Cast your fate.
Some notes from The Treasure of Alpheus Winterborn (1978), particularly the titular character's silverware company.
The book's namesake got rich from his company, which employed half the people in Hoosac, making silver-plated objects like knives, forks, tea strainers, Edam Cheese holders, and so on. It is said that Winterborn’s silverware company was famous nationwide, like the 1847 Rogers Brothers, and made its owner a millionaire.
First, a few words on the Rogers Brothers – Asa, Simeon, and William – of Hartford, Connecticut. Their most popular product was the 1847 Rogers Bros. flatware; Centennialantiques.com notes that many novice collectors mistakenly believe that all 1847 Rogers Bros. products date from that year or consists of solid silver:
The technique of electroplating a thin coat of silver over a base metal became feasible in the 1840s. The base metal selected for flat tableware was usually nickel silver, a misnomer which actually contained no silver but was an alloy of nickel, zinc and copper. The brothers were known for the high quality of their wares and when they felt they had perfected the electroplating process in 1847 they marked their product with their name.
So was Winterborn’s silverware company modeled on something back in Marshall or maybe even up in Winona? Perhaps not.
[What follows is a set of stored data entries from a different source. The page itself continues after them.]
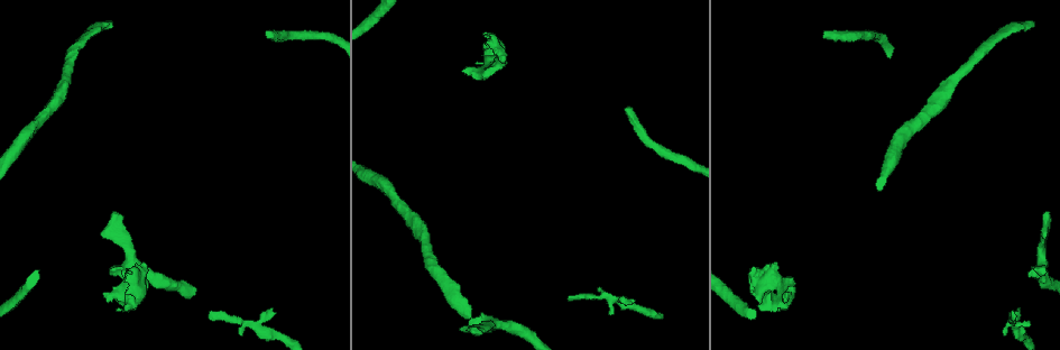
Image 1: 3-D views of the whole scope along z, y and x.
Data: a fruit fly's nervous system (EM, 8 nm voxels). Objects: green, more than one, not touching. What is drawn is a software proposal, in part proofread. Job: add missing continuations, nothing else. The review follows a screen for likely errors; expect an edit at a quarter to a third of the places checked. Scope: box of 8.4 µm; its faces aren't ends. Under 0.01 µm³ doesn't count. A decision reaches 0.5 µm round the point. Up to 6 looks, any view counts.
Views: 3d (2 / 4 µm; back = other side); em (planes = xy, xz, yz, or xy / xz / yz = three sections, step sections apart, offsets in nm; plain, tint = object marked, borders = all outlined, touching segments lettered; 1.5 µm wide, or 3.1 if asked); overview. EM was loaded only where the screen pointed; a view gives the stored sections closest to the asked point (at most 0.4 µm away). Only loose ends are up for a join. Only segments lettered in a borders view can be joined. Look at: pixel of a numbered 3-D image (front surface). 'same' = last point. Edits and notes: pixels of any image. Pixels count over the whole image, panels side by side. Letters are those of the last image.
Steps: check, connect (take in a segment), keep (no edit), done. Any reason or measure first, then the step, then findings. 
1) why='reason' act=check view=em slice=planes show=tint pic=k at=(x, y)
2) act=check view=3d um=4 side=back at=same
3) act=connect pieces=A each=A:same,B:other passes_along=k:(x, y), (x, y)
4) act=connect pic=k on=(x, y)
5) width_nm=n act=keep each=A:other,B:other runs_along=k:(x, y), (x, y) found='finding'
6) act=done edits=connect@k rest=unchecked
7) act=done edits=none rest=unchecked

why='branch stops here' act=check view=em slice=xy step=4 show=tint pic=1 at=(1034, 24)

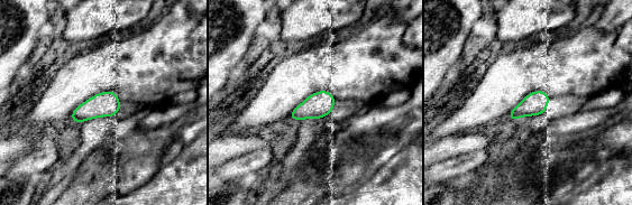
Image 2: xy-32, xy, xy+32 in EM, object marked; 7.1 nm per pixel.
why='cut it another way' act=check view=em slice=planes show=tint at=same

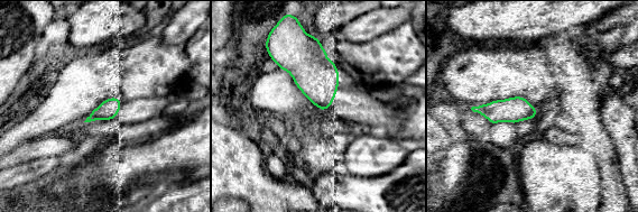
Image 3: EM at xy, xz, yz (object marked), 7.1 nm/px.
act=check view=em slice=planes show=borders at=same

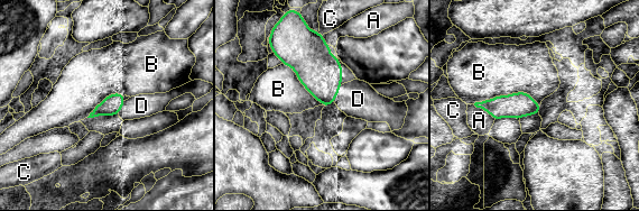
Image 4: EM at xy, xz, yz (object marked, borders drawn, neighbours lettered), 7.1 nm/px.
longest_contact=B:480nm act=connect pieces=D each=A:other,B:other,C:other,D:same found='the neuron continues'

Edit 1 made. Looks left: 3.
why='see it whole again' act=check view=overview

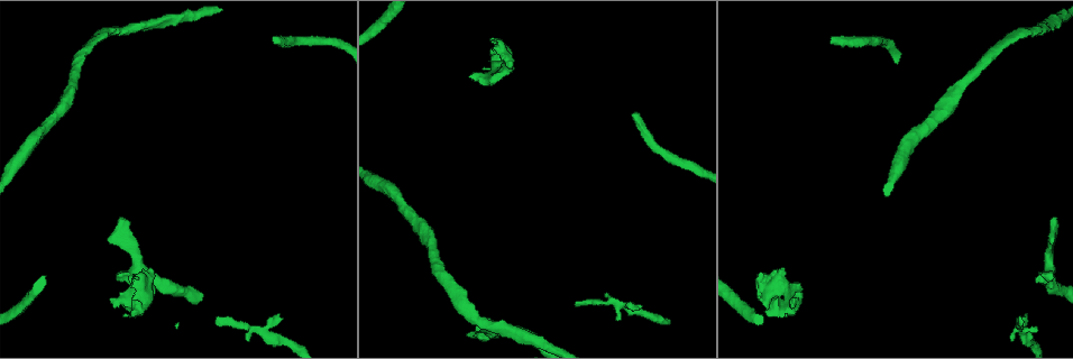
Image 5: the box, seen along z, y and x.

Fan Jon Caulkett, himself from Michigan, said that Albion, a slightly larger town twenty minutes east of Marshall, was once renowned for its foundries, though they are all pretty much closed now. “A quick run through some of the historical articles on the city’s home page doesn't show that any of them made silverware, but the big town celebration is the ‘Festival of the Forks,’ so called because the two branches of the Kalamazoo River come together there.”
It is noted that besides silverware the Winterborn factory also did casting, the manufacturing process where liquid material is poured into a mold. The mold contorts the hardening liquid into a desired shape. The weather vane atop the library was constructed through this process. Another Bellairsian item created through similar process was the statue of Saint Fidgeta in Italy, fashioned by the Catholic Casting Company of Chicago.